[PROBLEM TO SOLVE] Render all of the material below as a Markdown table with the columns "Row" and "Line": number each line in "Row" and put the line itself in "Line", leaving out any blank lines.

[Stored records]
* * * * * * * * *
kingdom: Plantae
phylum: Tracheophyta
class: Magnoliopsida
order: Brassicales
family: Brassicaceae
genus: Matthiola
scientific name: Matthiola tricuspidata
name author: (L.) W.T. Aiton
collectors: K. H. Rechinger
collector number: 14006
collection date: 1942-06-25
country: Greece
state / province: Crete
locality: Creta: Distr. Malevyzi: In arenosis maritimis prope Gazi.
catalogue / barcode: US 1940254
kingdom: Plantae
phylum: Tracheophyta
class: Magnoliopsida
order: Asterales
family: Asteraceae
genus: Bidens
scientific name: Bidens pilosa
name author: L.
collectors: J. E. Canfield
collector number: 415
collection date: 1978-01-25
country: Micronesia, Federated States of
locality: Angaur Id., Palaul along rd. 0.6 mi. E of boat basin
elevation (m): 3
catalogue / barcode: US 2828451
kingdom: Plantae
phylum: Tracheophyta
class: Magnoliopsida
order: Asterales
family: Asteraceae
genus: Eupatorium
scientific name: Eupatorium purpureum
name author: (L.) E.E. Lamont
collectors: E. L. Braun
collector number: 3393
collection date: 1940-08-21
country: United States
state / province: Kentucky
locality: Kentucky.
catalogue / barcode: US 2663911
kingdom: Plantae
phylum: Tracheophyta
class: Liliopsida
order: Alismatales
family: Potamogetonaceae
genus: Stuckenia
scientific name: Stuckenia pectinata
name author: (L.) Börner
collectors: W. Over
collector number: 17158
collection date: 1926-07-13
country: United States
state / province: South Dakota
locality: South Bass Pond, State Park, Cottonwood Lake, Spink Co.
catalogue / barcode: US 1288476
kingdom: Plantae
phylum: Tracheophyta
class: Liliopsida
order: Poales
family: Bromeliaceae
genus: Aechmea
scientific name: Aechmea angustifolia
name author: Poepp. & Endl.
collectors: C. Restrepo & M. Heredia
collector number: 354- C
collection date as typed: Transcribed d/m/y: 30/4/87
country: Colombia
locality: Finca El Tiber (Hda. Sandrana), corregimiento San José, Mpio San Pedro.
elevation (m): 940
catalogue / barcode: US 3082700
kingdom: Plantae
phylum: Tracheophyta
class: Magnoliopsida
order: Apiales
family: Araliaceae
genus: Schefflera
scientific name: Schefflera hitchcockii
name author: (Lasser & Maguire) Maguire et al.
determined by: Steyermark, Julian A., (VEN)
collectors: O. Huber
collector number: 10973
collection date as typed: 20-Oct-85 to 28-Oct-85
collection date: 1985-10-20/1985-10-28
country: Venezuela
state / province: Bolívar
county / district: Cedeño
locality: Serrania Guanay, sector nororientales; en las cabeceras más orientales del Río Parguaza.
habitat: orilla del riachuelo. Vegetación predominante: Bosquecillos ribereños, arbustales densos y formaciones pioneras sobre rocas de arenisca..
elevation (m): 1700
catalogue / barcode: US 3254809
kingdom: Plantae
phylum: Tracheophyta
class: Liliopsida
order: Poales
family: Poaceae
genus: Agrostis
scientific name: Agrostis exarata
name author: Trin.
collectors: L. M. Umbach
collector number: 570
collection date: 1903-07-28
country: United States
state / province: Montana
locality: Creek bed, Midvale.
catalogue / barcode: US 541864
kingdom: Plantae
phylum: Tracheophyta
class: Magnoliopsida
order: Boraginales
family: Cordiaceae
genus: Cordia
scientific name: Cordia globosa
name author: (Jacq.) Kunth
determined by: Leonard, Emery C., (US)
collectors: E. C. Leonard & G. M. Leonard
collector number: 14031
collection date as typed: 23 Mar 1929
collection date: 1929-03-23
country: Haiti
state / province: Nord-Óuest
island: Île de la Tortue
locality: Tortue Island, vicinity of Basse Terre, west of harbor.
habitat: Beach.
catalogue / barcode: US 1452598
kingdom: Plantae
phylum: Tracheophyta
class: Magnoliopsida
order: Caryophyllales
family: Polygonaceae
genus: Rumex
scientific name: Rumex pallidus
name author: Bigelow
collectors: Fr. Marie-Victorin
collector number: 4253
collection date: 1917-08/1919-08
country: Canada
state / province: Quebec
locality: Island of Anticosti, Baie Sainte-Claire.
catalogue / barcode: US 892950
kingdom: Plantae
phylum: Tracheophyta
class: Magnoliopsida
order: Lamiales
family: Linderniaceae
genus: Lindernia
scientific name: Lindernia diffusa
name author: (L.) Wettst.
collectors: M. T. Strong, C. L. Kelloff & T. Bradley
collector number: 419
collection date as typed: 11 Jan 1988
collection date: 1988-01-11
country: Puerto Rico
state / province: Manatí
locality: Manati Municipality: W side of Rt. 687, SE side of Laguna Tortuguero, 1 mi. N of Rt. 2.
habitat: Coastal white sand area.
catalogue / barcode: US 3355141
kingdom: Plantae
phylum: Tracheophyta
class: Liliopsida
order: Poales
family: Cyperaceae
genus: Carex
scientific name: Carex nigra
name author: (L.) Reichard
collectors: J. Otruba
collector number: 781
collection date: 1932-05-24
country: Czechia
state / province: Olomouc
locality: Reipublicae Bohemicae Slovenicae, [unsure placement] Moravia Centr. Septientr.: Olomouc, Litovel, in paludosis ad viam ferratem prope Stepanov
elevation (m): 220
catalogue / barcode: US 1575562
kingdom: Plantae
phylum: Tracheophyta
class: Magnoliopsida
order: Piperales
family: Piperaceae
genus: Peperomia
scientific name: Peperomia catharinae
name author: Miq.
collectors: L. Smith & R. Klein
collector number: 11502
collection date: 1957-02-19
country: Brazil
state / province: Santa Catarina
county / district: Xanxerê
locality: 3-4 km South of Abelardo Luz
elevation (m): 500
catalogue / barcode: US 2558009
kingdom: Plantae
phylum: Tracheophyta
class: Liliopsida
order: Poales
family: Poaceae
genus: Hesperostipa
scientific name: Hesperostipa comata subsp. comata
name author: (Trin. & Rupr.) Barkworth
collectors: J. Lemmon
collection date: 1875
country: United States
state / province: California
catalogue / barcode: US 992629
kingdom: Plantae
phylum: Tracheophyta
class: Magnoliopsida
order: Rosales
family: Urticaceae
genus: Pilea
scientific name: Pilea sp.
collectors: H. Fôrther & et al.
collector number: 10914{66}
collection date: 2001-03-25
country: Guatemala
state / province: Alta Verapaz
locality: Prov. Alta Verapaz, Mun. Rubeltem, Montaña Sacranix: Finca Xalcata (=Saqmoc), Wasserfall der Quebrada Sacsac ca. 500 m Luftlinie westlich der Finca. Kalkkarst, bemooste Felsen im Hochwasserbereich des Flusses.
* * * * * * * * *
[REPLY]
| Row | Line |
|---|---|
| 1 | kingdom: Plantae |
| 2 | phylum: Tracheophyta |
| 3 | class: Magnoliopsida |
| 4 | order: Brassicales |
| 5 | family: Brassicaceae |
| 6 | genus: Matthiola |
| 7 | scientific name: Matthiola tricuspidata |
| 8 | name author: (L.) W.T. Aiton |
| 9 | collectors: K. H. Rechinger |
| 10 | collector number: 14006 |
| 11 | collection date: 1942-06-25 |
| 12 | country: Greece |
| 13 | state / province: Crete |
| 14 | locality: Creta: Distr. Malevyzi: In arenosis maritimis prope Gazi. |
| 15 | catalogue / barcode: US 1940254 |
| 16 | kingdom: Plantae |
| 17 | phylum: Tracheophyta |
| 18 | class: Magnoliopsida |
| 19 | order: Asterales |
| 20 | family: Asteraceae |
| 21 | genus: Bidens |
| 22 | scientific name: Bidens pilosa |
| 23 | name author: L. |
| 24 | collectors: J. E. Canfield |
| 25 | collector number: 415 |
| 26 | collection date: 1978-01-25 |
| 27 | country: Micronesia, Federated States of |
| 28 | locality: Angaur Id., Palaul along rd. 0.6 mi. E of boat basin |
| 29 | elevation (m): 3 |
| 30 | catalogue / barcode: US 2828451 |
| 31 | kingdom: Plantae |
| 32 | phylum: Tracheophyta |
| 33 | class: Magnoliopsida |
| 34 | order: Asterales |
| 35 | family: Asteraceae |
| 36 | genus: Eupatorium |
| 37 | scientific name: Eupatorium purpureum |
| 38 | name author: (L.) E.E. Lamont |
| 39 | collectors: E. L. Braun |
| 40 | collector number: 3393 |
| 41 | collection date: 1940-08-21 |
| 42 | country: United States |
| 43 | state / province: Kentucky |
| 44 | locality: Kentucky. |
| 45 | catalogue / barcode: US 2663911 |
| 46 | kingdom: Plantae |
| 47 | phylum: Tracheophyta |
| 48 | class: Liliopsida |
| 49 | order: Alismatales |
| 50 | family: Potamogetonaceae |
| 51 | genus: Stuckenia |
| 52 | scientific name: Stuckenia pectinata |
| 53 | name author: (L.) Börner |
| 54 | collectors: W. Over |
| 55 | collector number: 17158 |
| 56 | collection date: 1926-07-13 |
| 57 | country: United States |
| 58 | state / province: South Dakota |
| 59 | locality: South Bass Pond, State Park, Cottonwood Lake, Spink Co. |
| 60 | catalogue / barcode: US 1288476 |
| 61 | kingdom: Plantae |
| 62 | phylum: Tracheophyta |
| 63 | class: Liliopsida |
| 64 | order: Poales |
| 65 | family: Bromeliaceae |
| 66 | genus: Aechmea |
| 67 | scientific name: Aechmea angustifolia |
| 68 | name author: Poepp. & Endl. |
| 69 | collectors: C. Restrepo & M. Heredia |
| 70 | collector number: 354- C |
| 71 | collection date as typed: Transcribed d/m/y: 30/4/87 |
| 72 | country: Colombia |
| 73 | locality: Finca El Tiber (Hda. Sandrana), corregimiento San José, Mpio San Pedro. |
| 74 | elevation (m): 940 |
| 75 | catalogue / barcode: US 3082700 |
| 76 | kingdom: Plantae |
| 77 | phylum: Tracheophyta |
| 78 | class: Magnoliopsida |
| 79 | order: Apiales |
| 80 | family: Araliaceae |
| 81 | genus: Schefflera |
| 82 | scientific name: Schefflera hitchcockii |
| 83 | name author: (Lasser & Maguire) Maguire et al. |
| 84 | determined by: Steyermark, Julian A., (VEN) |
| 85 | collectors: O. Huber |
| 86 | collector number: 10973 |
| 87 | collection date as typed: 20-Oct-85 to 28-Oct-85 |
| 88 | collection date: 1985-10-20/1985-10-28 |
| 89 | country: Venezuela |
| 90 | state / province: Bolívar |
| 91 | county / district: Cedeño |
| 92 | locality: Serrania Guanay, sector nororientales; en las cabeceras más orientales del Río Parguaza. |
| 93 | habitat: orilla del riachuelo. Vegetación predominante: Bosquecillos ribereños, arbustales densos y formaciones pioneras sobre rocas de arenisca.. |
| 94 | elevation (m): 1700 |
| 95 | catalogue / barcode: US 3254809 |
| 96 | kingdom: Plantae |
| 97 | phylum: Tracheophyta |
| 98 | class: Liliopsida |
| 99 | order: Poales |
| 100 | family: Poaceae |
| 101 | genus: Agrostis |
| 102 | scientific name: Agrostis exarata |
| 103 | name author: Trin. |
| 104 | collectors: L. M. Umbach |
| 105 | collector number: 570 |
| 106 | collection date: 1903-07-28 |
| 107 | country: United States |
| 108 | state / province: Montana |
| 109 | locality: Creek bed, Midvale. |
| 110 | catalogue / barcode: US 541864 |
| 111 | kingdom: Plantae |
| 112 | phylum: Tracheophyta |
| 113 | class: Magnoliopsida |
| 114 | order: Boraginales |
| 115 | family: Cordiaceae |
| 116 | genus: Cordia |
| 117 | scientific name: Cordia globosa |
| 118 | name author: (Jacq.) Kunth |
| 119 | determined by: Leonard, Emery C., (US) |
| 120 | collectors: E. C. Leonard & G. M. Leonard |
| 121 | collector number: 14031 |
| 122 | collection date as typed: 23 Mar 1929 |
| 123 | collection date: 1929-03-23 |
| 124 | country: Haiti |
| 125 | state / province: Nord-Óuest |
| 126 | island: Île de la Tortue |
| 127 | locality: Tortue Island, vicinity of Basse Terre, west of harbor. |
| 128 | habitat: Beach. |
| 129 | catalogue / barcode: US 1452598 |
| 130 | kingdom: Plantae |
| 131 | phylum: Tracheophyta |
| 132 | class: Magnoliopsida |
| 133 | order: Caryophyllales |
| 134 | family: Polygonaceae |
| 135 | genus: Rumex |
| 136 | scientific name: Rumex pallidus |
| 137 | name author: Bigelow |
| 138 | collectors: Fr. Marie-Victorin |
| 139 | collector number: 4253 |
| 140 | collection date: 1917-08/1919-08 |
| 141 | country: Canada |
| 142 | state / province: Quebec |
| 143 | locality: Island of Anticosti, Baie Sainte-Claire. |
| 144 | catalogue / barcode: US 892950 |
| 145 | kingdom: Plantae |
| 146 | phylum: Tracheophyta |
| 147 | class: Magnoliopsida |
| 148 | order: Lamiales |
| 149 | family: Linderniaceae |
| 150 | genus: Lindernia |
| 151 | scientific name: Lindernia diffusa |
| 152 | name author: (L.) Wettst. |
| 153 | collectors: M. T. Strong, C. L. Kelloff & T. Bradley |
| 154 | collector number: 419 |
| 155 | collection date as typed: 11 Jan 1988 |
| 156 | collection date: 1988-01-11 |
| 157 | country: Puerto Rico |
| 158 | state / province: Manatí |
| 159 | locality: Manati Municipality: W side of Rt. 687, SE side of Laguna Tortuguero, 1 mi. N of Rt. 2. |
| 160 | habitat: Coastal white sand area. |
| 161 | catalogue / barcode: US 3355141 |
| 162 | kingdom: Plantae |
| 163 | phylum: Tracheophyta |
| 164 | class: Liliopsida |
| 165 | order: Poales |
| 166 | family: Cyperaceae |
| 167 | genus: Carex |
| 168 | scientific name: Carex nigra |
| 169 | name author: (L.) Reichard |
| 170 | collectors: J. Otruba |
| 171 | collector number: 781 |
| 172 | collection date: 1932-05-24 |
| 173 | country: Czechia |
| 174 | state / province: Olomouc |
| 175 | locality: Reipublicae Bohemicae Slovenicae, [unsure placement] Moravia Centr. Septientr.: Olomouc, Litovel, in paludosis ad viam ferratem prope Stepanov |
| 176 | elevation (m): 220 |
| 177 | catalogue / barcode: US 1575562 |
| 178 | kingdom: Plantae |
| 179 | phylum: Tracheophyta |
| 180 | class: Magnoliopsida |
| 181 | order: Piperales |
| 182 | family: Piperaceae |
| 183 | genus: Peperomia |
| 184 | scientific name: Peperomia catharinae |
| 185 | name author: Miq. |
| 186 | collectors: L. Smith & R. Klein |
| 187 | collector number: 11502 |
| 188 | collection date: 1957-02-19 |
| 189 | country: Brazil |
| 190 | state / province: Santa Catarina |
| 191 | county / district: Xanxerê |
| 192 | locality: 3-4 km South of Abelardo Luz |
| 193 | elevation (m): 500 |
| 194 | catalogue / barcode: US 2558009 |
| 195 | kingdom: Plantae |
| 196 | phylum: Tracheophyta |
| 197 | class: Liliopsida |
| 198 | order: Poales |
| 199 | family: Poaceae |
| 200 | genus: Hesperostipa |
| 201 | scientific name: Hesperostipa comata subsp. comata |
| 202 | name author: (Trin. & Rupr.) Barkworth |
| 203 | collectors: J. Lemmon |
| 204 | collection date: 1875 |
| 205 | country: United States |
| 206 | state / province: California |
| 207 | catalogue / barcode: US 992629 |
| 208 | kingdom: Plantae |
| 209 | phylum: Tracheophyta |
| 210 | class: Magnoliopsida |
| 211 | order: Rosales |
| 212 | family: Urticaceae |
| 213 | genus: Pilea |
| 214 | scientific name: Pilea sp. |
| 215 | collectors: H. Fôrther & et al. |
| 216 | collector number: 10914{66} |
| 217 | collection date: 2001-03-25 |
| 218 | country: Guatemala |
| 219 | state / province: Alta Verapaz |
| 220 | locality: Prov. Alta Verapaz, Mun. Rubeltem, Montaña Sacranix: Finca Xalcata (=Saqmoc), Wasserfall der Quebrada Sacsac ca. 500 m Luftlinie westlich der Finca. Kalkkarst, bemooste Felsen im Hochwasserbereich des Flusses. |